-------- EXTRACTED RECORDS

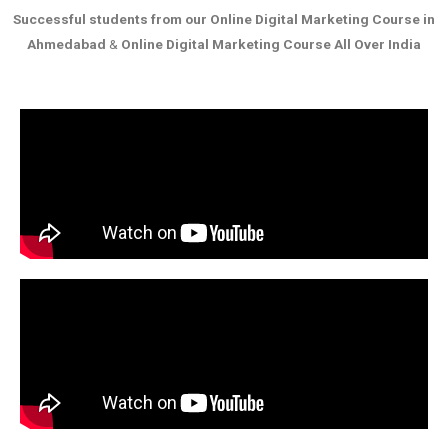
Successful students from our
Online Digital Marketing Course in
Ahmedabad
&
Online Digital Marketing Course All Over India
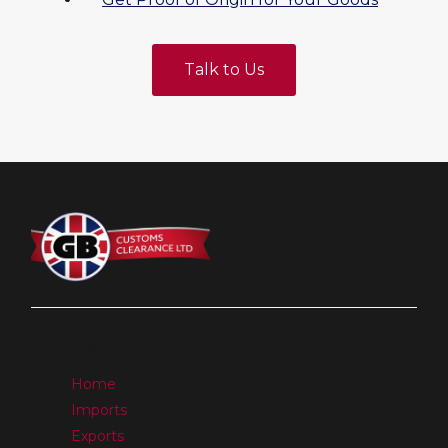
Talk to Us
Getting Around
Home
Imports
Exports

----------------

Where a line of the data above includes "Course", copy that line.

Online Digital Marketing Course in
Online Digital Marketing Course All Over India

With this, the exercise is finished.